Questions About the Practice

1. Where are you located? 

We are located at 166 E. Foothill Blvd in Arcadia. In order to protect our patients' privacy, we do not have any signs that indicate we are a psychology practice. To the left is a picture of our entrance as seen from Foothill Boulevard.

2. Where do I park?

Ample street parking is available. After parking, have a seat in our waiting room. We will come get you at the time of your appointment.

3. How much is it per session?

A 50-minute session is $190. I will provide you with the necessary paperwork for you to file with your insurance company.

4. What forms of payment do you accept?

Numerous forms of payment are accepted including cash, check, Venmo, and Zelle.


General Questions About Therapy

1. Why should I see a clinical psychologist (as opposed to a counselor with a different degree)?
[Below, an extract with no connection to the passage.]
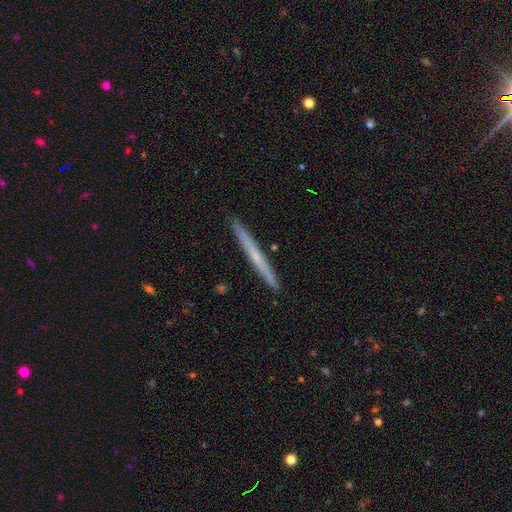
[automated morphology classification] type=featured or disk (48%); merging=none (92%).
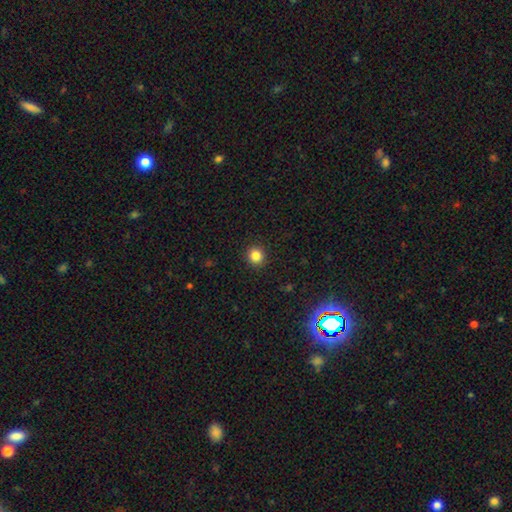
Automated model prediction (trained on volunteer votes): This is clearly a smooth galaxy (84%). How rounded: clearly round (91%). Merging: clearly none (92%).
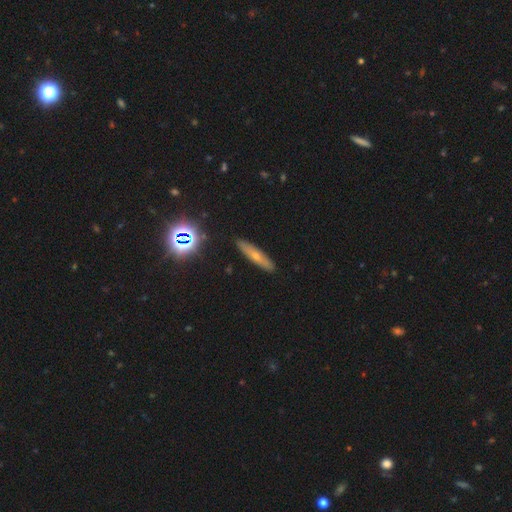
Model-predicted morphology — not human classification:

Clinical psychologists receive extensive training in the treatment of emotional, behavioral, and developmental problems. They attended graduate school and obtained a doctorate in clinical psychology, which typically involves 5-6 years of study and supervised clinical practice. Because of their extensive training and emphasis on research, clinical psychologists integrate evidence-based practice into their work. In other words, if you went to see a clinical psychologist for depression, you would most likely receive only those treatments that research has shown to be most effective for your concerns. Many other mental health providers have master's degrees, which typically involve 2 years of training and place less of an emphasis on evidence-based practice and research. These individuals tend to focus more on everyday problems whereas a clinical psychologist can address these concerns as well as those of individuals with a diagnosable mental health condition, such as depression or anxiety.

2. What do all of those different initials mean behind the name of different mental health providers?

For a great explanation of different types of mental health providers, click here

3. Does going to therapy mean I am "crazy?"

Absolutely not!  Going to therapy shows that there is something going on in your life right now that you want to change and you are willing to put in the work to improve your life. 


Your First Visit in Our Practice

1. What can I expect at my first visit?

Your first visit will most likely focus on what brings you in and what you would like to change. Providing this background information will help us get a sense of your concerns and goals for treatment so we can best work together.

2. What is the role of parents in therapy? 

The role of parents will highly depend on why you are coming in. Parent involvement is most common in younger children (e.g., dealing with temper tantrums) but less likely with teenagers, who prefer privacy. In this case, parents are kept informed about their child's general progress but not the specific details of what is discussed. If anything comes up that I feel parents should know, I will work with your teen to help them tell you themselves.